**Questions**
A: List every street that the blog extract about the Easter bunny parade names.
B: Extend the blog extract about the Easter bunny parade past its final sentence.

━━━━━ Extract ━━━━━

Sunday, April 5, 2026

J is for Jährliche Osterhasenparade

Did you anticipate this post? I'd totally forgotten . . . again! But Brian Berke has done one of his regular photo-essays for us, by heading down to Scully & Scully, at 54 Park Avenue, an address, to Americophiles, as prestigious or exciting, as something on the Avenue des Champs-Élysées would be to a Francophile, or Park Lane to an Anglophile! And why has it taken me nearly a decade to look that up?
 
Brian had real problems with reflection this time, hence two visits were called for, and he even tried different cameras, and while I've done what I can with cropping and contrast, you can see a camera in three or four of them, and I cropped the mice out of a larger image, so that one is a bit fuzzy, because they were background!
 
As always, the sculpts, and their painting are exquisite, and while we've seen some of them before, it's all new painting, and/or some new vignettes, along with new trees, I think. I didn't reject any of the images, so there's a bit of duplication.
 
Nothing else to add, as they are a perennial here, now, so please enjoy a bit of Easter magic from the Big Apple.
 
























Many thanks to Brian for these, they are a real treat!

H is for Happy Easter . . .

  . . . although I'm not sure what's supposed to be so 'happy' about the crucifixion of a human being? 
 
There's a number of reason why I haven't posted recently, and I'm not going to list them all here, but really, what is there to be happy about? America is being run by a potty-mouthed, narcissistic, inveterate, constant liar and megalomaniac, who seems, along with his friends Putin and Netanyahu, to be determined to destroy the world economy, the world order and international rule of law, maintained since 1945, sometimes at great cost, for what? So he can rename everything after himself?
 
Starmer, along with the King, are proving to be a pair of gutless fuckwits, and while they seem to be starting to stand-up for themselves, Europe hasn't preformed much better. Easter has become another money-fest with most supermarkets only closed today, and otherwise observing none of the Bank Holidays, and with an October storm in March, the weather is clearly as fucked as a Messiah with nails through his hands and feet.
 
Sighs . . . anyways, here's some Easter stuff, both new and from the archive, with a better post later today.

━━━━━ Dataset entries ━━━━━

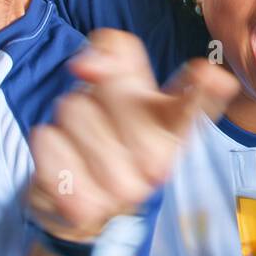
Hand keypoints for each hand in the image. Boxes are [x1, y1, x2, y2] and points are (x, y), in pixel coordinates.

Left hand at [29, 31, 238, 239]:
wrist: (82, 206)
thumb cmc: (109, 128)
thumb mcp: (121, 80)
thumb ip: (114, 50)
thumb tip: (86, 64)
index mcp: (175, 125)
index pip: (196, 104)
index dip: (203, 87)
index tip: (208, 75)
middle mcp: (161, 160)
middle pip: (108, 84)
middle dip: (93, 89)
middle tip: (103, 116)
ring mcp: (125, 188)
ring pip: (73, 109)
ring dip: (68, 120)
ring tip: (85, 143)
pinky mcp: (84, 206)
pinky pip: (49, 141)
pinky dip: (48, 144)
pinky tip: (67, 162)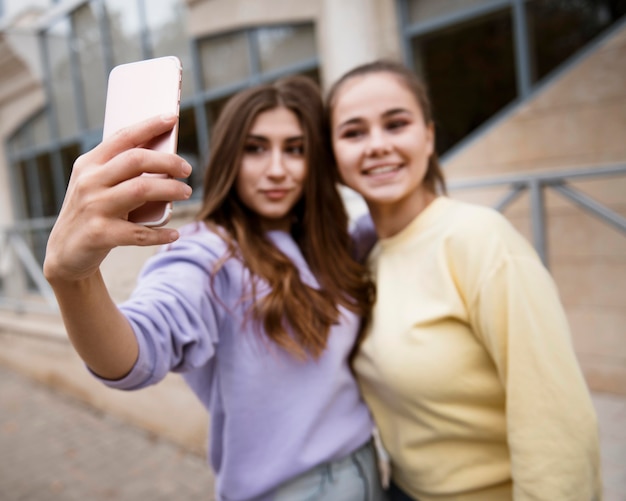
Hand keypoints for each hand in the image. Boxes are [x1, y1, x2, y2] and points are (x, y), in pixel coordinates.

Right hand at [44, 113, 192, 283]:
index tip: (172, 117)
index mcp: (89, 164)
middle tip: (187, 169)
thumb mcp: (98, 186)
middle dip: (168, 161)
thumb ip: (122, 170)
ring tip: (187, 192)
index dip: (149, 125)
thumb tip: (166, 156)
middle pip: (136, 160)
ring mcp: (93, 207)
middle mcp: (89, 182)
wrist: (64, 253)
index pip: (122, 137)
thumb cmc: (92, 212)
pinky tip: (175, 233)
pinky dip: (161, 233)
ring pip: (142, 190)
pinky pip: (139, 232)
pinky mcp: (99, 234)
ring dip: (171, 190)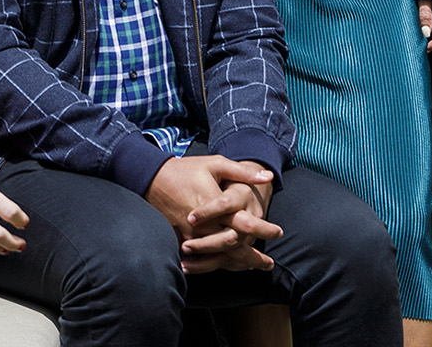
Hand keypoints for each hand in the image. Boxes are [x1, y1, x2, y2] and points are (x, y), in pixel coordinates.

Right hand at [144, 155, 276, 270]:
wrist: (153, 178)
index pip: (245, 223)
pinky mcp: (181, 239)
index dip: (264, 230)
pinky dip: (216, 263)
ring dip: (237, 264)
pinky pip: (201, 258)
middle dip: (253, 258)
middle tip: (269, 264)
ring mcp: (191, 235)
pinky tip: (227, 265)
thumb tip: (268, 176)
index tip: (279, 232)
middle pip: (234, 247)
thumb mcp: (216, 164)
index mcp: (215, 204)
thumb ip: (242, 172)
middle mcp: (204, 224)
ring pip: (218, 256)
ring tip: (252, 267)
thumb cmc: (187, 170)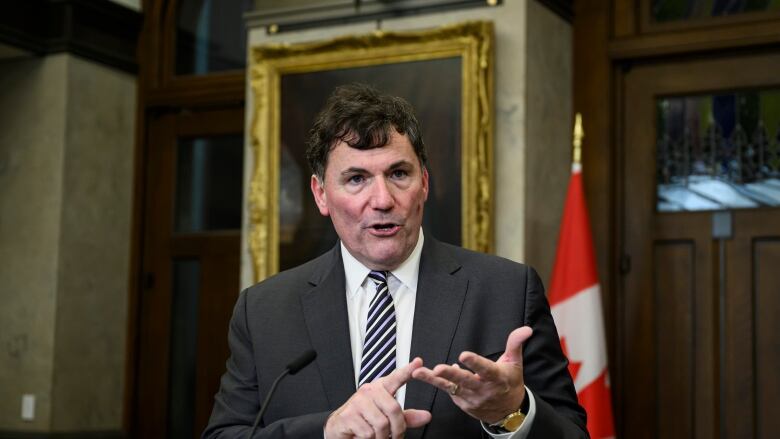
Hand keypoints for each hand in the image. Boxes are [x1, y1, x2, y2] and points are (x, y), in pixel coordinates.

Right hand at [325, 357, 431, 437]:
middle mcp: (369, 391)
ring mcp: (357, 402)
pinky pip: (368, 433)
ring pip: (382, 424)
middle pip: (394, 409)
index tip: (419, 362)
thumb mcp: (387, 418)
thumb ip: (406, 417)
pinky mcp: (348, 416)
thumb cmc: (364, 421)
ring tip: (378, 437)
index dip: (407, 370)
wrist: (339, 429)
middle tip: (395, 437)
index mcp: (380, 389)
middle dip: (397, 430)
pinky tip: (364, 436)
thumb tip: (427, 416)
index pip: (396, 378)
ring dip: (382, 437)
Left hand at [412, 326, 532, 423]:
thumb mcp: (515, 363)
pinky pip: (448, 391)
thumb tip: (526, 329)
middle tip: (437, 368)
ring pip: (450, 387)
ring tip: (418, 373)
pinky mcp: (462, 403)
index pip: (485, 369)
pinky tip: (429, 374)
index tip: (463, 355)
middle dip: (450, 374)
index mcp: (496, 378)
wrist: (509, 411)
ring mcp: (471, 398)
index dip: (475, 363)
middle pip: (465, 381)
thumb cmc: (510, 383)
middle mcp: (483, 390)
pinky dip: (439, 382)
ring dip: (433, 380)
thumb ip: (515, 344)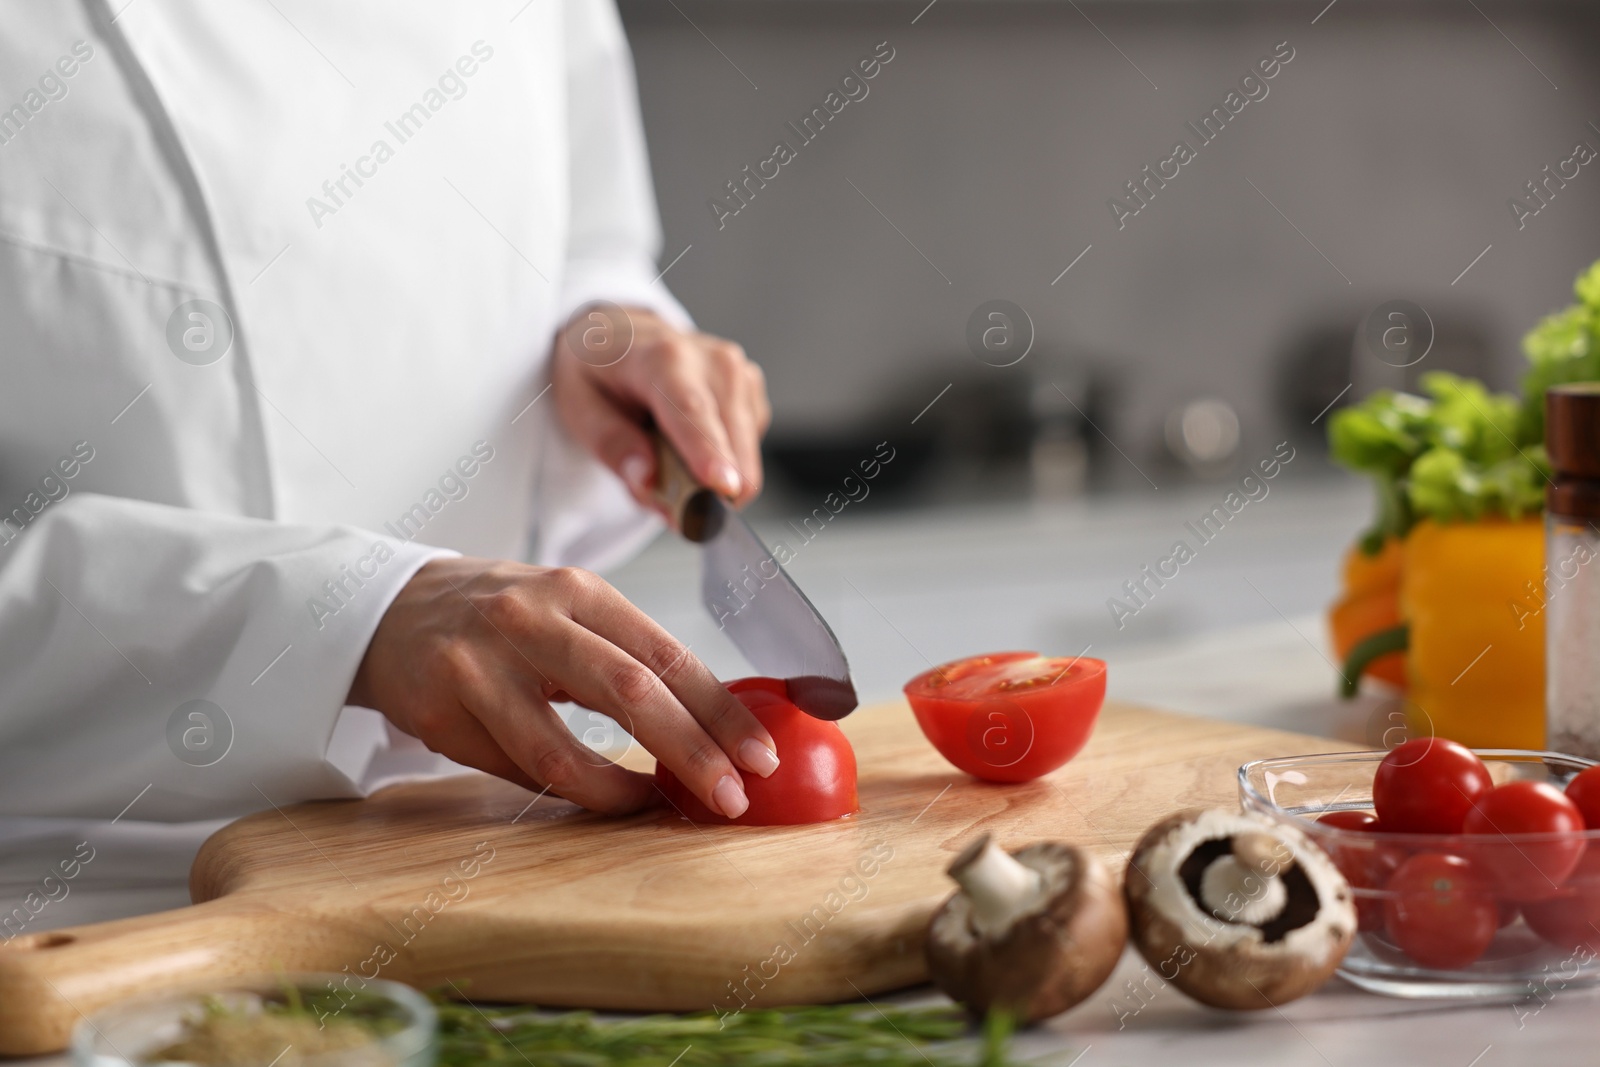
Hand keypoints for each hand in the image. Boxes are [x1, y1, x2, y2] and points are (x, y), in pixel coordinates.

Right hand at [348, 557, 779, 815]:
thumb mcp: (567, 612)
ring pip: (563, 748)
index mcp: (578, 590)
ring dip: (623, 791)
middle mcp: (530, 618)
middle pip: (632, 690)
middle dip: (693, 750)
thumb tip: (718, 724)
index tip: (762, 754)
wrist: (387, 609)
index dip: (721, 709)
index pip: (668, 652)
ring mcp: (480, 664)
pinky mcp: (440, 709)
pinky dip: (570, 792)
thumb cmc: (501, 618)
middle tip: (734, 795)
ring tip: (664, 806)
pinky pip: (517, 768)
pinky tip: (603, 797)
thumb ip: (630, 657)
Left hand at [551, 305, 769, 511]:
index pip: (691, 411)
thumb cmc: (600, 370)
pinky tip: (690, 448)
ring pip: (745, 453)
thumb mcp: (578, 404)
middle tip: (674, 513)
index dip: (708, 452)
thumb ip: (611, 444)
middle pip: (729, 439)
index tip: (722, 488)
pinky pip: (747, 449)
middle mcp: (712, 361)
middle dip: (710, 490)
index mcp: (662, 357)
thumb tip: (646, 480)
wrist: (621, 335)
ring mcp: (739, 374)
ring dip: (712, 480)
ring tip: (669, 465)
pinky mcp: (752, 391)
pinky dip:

━━━━━

**Responses by item number**
A: Park Avenue, Avenue des Champs-Élysées, Park Lane

B:
 
Scanned in '22, I don't know if these where from then, or earlier, it was a major scanning session with several hundred bits of ephemera scanned, most of which is still in the long queue! But, card flats, to join the card-flat zone! I don't know if the names change from box/batch to box/batch, and they are obviously renditions of the Lindt chocolate bunnies, from the back of a Lindt egg box.
 
One of my fondest memories of Easter was hunting the Lindt foil-wrapped, mini-eggs; in the garden if the weather was nice; in the house if Christ's tears prevented outdoor activities.
 
Mum would buy them from the big glass jar in Richard's newsagents in Hartley Wintney, and she would have the staff ensure there were equal quantities of each colour (maybe she just ate the spares?!), which I remember as two shades of gold, a pastel green and blue, a heliotrope-purple, a mauve, and a red which was closer to pinkish-crimson/maroon.
 
Anyway, there was a big divvy-up at the end, between my brother and I, and if the two piles weren't balanced, we'd have to go off again and find the missing ones! I don't think you can even get them any more, it's all unwrapped, licence-related eggs, in plastic bags now, and getting very expensive in the last few years, for a number of reasons, not the least being the chocolate-loving, 8-billion souls.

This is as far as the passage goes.